Only the lines below between the ones containing "June 23, 2026" and "800Notes.com", inclusive, are to be reproduced, each exactly as it stands.
┄┄┄┄┄┄
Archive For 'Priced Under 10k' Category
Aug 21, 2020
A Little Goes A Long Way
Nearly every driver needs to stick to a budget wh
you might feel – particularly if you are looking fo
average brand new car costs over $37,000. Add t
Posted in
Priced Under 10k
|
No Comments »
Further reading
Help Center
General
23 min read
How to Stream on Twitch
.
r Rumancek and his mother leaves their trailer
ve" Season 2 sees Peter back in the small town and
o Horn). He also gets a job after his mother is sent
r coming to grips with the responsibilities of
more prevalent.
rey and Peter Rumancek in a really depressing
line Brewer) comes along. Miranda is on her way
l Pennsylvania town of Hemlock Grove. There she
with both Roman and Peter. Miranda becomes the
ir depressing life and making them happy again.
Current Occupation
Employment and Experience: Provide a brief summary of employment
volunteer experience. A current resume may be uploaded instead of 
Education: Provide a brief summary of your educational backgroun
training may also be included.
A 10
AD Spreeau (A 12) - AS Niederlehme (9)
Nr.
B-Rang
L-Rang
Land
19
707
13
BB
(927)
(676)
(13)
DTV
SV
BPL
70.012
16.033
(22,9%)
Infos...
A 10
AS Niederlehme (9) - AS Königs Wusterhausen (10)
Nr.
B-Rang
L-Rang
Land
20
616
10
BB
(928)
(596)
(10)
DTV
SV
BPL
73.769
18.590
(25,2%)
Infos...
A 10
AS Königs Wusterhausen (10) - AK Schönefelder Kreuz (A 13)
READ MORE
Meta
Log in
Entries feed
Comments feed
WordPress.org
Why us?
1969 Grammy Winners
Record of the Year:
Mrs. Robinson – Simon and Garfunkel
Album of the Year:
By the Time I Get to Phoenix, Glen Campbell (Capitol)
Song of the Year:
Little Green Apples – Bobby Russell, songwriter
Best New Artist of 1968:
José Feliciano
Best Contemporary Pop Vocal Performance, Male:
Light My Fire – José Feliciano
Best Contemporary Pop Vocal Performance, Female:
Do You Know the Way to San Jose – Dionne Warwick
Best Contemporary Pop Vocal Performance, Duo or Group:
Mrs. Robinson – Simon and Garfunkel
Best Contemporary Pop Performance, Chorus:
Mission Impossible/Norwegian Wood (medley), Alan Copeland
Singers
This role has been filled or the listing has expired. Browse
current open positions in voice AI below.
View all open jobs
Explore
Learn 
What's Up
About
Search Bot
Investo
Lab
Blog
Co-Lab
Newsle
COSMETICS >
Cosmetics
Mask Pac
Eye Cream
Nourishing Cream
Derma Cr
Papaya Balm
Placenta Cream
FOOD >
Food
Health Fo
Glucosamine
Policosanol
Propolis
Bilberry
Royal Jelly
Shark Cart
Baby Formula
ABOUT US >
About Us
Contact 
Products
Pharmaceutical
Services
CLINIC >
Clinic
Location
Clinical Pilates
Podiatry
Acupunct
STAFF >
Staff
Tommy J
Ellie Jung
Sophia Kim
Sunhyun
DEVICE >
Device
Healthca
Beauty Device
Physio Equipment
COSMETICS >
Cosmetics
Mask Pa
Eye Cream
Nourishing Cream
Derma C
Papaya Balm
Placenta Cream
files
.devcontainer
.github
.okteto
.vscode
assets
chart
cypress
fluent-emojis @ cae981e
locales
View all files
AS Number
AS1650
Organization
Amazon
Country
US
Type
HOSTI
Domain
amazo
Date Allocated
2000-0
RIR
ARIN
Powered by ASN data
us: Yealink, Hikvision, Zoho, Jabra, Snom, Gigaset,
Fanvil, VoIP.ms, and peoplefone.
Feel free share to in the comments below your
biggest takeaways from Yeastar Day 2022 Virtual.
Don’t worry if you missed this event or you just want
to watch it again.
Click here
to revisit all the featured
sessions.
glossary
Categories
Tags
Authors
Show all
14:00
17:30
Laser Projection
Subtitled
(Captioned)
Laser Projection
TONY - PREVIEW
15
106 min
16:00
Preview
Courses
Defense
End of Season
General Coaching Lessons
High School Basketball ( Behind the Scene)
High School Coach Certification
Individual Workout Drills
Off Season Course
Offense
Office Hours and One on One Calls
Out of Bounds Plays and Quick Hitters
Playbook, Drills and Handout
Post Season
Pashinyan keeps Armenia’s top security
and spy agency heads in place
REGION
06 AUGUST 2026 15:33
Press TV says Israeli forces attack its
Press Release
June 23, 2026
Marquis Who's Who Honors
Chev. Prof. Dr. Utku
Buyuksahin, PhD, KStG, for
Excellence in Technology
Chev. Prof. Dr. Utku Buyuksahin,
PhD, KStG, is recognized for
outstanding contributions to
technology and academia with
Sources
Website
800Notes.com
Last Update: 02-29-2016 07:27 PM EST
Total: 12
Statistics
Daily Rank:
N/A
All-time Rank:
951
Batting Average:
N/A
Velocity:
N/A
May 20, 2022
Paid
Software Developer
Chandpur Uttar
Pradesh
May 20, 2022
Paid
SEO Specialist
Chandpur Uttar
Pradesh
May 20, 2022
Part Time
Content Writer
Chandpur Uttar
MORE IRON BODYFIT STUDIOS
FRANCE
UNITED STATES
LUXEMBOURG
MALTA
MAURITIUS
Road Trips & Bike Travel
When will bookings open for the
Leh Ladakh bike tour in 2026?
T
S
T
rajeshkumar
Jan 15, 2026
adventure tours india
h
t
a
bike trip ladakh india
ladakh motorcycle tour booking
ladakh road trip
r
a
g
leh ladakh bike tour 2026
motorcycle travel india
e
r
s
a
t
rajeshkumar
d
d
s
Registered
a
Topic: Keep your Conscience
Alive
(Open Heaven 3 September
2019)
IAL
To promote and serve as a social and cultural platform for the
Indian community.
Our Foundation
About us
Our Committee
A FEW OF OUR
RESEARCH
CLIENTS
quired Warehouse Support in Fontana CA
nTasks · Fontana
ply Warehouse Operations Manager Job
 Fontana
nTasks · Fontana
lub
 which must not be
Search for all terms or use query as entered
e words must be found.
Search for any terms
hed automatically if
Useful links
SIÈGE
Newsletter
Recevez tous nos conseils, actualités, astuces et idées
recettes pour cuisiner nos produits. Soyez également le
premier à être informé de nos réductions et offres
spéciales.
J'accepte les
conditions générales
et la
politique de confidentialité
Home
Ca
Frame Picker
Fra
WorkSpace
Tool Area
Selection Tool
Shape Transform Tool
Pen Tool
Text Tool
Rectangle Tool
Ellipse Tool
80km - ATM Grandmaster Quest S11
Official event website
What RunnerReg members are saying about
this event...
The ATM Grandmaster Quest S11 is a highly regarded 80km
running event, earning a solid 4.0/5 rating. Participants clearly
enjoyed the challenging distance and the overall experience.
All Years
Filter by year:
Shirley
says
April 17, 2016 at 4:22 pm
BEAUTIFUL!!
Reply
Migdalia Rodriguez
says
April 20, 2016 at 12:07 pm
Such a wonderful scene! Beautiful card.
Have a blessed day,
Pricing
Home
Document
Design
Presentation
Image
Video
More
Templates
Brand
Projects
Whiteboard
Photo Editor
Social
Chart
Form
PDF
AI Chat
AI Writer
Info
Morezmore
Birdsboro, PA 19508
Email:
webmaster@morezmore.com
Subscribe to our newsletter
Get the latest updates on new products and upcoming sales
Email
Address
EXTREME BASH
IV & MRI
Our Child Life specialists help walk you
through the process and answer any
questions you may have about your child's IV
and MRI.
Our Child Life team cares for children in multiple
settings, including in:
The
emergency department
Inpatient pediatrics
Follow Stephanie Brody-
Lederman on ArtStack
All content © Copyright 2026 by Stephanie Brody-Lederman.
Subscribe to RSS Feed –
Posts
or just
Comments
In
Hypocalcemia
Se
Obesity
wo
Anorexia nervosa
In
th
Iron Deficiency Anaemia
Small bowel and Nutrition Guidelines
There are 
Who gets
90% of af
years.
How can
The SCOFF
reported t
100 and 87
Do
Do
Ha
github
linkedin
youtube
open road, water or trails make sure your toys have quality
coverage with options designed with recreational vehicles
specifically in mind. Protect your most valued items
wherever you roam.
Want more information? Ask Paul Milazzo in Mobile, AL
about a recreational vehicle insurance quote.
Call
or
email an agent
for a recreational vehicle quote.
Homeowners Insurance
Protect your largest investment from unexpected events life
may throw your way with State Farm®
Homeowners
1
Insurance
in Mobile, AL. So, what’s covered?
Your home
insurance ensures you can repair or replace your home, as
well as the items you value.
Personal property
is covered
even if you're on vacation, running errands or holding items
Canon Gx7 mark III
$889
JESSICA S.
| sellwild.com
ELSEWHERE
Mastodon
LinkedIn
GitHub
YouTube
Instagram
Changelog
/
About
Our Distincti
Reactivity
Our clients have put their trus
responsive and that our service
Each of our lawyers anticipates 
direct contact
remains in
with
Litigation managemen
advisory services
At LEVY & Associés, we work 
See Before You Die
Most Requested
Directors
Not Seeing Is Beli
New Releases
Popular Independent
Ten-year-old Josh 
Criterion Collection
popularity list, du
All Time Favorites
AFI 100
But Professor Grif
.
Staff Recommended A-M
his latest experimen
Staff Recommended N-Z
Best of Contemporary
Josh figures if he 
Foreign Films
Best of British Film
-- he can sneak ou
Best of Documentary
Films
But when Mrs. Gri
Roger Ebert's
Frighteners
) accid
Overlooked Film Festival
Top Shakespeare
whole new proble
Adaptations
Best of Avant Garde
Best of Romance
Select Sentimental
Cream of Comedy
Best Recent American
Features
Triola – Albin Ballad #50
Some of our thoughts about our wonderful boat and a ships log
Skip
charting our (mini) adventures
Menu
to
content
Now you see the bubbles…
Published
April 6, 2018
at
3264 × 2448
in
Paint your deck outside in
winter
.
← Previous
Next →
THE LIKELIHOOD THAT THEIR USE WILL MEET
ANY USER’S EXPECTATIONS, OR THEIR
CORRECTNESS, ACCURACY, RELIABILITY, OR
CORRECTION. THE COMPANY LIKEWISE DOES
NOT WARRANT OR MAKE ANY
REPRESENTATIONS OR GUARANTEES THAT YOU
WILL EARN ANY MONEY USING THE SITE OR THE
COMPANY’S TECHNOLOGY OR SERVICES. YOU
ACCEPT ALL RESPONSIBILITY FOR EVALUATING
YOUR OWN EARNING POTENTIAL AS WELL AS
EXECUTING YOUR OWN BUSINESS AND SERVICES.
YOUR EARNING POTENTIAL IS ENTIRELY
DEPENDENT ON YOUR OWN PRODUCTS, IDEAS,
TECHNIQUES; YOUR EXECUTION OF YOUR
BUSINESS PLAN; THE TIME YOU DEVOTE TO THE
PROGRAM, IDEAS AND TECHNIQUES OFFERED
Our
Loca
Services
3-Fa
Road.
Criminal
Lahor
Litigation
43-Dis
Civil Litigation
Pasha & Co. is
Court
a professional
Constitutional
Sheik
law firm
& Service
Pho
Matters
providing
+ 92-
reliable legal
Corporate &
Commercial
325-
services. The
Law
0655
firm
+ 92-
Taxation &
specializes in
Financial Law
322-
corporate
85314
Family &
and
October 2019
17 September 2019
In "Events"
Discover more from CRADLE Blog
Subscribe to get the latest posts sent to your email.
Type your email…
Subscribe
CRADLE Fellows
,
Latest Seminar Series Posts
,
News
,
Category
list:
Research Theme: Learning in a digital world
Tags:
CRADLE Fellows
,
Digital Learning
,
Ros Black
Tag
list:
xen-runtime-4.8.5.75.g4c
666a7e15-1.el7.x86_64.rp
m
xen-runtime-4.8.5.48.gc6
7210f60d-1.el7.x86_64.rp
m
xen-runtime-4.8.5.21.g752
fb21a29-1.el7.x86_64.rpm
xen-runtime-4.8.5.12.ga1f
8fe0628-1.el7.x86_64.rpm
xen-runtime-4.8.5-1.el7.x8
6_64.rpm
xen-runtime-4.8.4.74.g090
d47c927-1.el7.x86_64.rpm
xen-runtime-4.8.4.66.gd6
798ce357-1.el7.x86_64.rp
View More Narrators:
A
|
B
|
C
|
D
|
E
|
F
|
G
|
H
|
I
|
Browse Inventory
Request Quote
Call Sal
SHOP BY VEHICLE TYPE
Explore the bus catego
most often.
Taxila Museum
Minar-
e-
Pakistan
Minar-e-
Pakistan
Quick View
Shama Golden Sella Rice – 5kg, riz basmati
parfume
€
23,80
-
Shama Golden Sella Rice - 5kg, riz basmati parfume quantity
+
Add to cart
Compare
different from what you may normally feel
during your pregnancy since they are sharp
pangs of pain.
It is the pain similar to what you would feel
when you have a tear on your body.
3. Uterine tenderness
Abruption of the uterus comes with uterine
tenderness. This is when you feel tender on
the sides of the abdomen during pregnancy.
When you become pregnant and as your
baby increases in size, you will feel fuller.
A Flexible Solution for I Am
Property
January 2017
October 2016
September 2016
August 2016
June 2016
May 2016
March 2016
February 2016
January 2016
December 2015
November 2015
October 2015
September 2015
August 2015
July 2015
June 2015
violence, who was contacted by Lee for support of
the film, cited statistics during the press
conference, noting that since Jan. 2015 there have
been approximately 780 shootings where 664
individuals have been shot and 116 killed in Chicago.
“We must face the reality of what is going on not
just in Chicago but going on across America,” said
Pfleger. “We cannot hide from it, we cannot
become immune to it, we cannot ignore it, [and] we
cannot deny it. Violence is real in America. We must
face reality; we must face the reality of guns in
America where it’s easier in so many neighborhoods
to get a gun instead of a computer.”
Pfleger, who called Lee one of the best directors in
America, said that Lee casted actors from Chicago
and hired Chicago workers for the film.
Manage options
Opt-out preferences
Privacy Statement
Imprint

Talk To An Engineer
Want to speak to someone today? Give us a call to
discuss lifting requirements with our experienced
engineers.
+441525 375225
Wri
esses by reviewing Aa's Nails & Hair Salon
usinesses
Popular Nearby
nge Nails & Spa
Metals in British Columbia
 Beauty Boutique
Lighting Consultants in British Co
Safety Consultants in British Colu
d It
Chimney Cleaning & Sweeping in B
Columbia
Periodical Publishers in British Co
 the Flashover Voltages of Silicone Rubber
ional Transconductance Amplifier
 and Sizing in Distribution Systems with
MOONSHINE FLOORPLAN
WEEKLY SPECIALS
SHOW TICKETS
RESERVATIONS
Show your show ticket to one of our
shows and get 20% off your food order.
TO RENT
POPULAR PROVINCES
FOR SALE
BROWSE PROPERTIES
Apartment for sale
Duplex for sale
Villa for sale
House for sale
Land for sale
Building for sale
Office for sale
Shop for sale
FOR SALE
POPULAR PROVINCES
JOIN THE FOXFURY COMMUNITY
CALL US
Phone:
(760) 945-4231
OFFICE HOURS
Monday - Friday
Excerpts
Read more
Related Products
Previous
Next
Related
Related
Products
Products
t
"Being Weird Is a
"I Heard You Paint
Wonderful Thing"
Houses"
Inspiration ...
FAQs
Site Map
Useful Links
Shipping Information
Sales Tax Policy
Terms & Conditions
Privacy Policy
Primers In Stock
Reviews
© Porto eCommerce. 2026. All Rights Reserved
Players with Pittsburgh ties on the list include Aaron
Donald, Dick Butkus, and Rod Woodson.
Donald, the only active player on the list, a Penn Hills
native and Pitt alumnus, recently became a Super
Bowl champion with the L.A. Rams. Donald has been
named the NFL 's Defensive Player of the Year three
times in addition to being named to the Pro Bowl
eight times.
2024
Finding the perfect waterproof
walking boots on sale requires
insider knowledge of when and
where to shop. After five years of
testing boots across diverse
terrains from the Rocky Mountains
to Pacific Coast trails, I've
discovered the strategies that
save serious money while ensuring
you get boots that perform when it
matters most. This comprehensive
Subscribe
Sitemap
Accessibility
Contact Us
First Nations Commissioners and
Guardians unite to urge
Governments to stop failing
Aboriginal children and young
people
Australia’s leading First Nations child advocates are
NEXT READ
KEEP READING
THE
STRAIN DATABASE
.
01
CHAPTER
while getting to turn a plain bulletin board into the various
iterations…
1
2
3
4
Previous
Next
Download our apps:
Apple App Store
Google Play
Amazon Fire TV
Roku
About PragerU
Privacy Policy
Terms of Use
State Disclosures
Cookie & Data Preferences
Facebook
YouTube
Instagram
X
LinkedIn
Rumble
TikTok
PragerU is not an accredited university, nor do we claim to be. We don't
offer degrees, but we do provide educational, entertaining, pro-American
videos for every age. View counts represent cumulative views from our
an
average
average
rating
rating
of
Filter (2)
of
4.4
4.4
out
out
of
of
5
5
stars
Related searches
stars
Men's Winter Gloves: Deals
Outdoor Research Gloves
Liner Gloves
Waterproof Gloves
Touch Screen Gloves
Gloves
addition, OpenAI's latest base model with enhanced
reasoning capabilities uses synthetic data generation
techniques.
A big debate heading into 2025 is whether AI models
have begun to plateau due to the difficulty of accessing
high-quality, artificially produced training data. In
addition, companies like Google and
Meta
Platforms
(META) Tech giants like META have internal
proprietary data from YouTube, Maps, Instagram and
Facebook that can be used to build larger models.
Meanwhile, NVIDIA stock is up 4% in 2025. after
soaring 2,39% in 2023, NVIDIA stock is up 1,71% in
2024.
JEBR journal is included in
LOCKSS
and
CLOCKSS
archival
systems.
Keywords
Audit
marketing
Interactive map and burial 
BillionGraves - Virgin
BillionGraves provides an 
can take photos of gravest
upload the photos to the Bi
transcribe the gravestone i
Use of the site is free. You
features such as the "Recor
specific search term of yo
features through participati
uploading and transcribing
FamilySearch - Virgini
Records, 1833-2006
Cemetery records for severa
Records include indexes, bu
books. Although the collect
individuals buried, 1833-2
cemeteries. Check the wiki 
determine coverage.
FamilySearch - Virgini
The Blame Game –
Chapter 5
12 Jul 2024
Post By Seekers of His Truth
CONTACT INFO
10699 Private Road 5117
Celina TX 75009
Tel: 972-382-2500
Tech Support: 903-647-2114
┄┄┄┄┄┄
* _Answer for this exercise_:
June 23, 2026
Marquis Who's Who Honors
Chev. Prof. Dr. Utku
Buyuksahin, PhD, KStG, for
Excellence in Technology
Chev. Prof. Dr. Utku Buyuksahin,
PhD, KStG, is recognized for
outstanding contributions to
technology and academia with
Sources
Website
800Notes.com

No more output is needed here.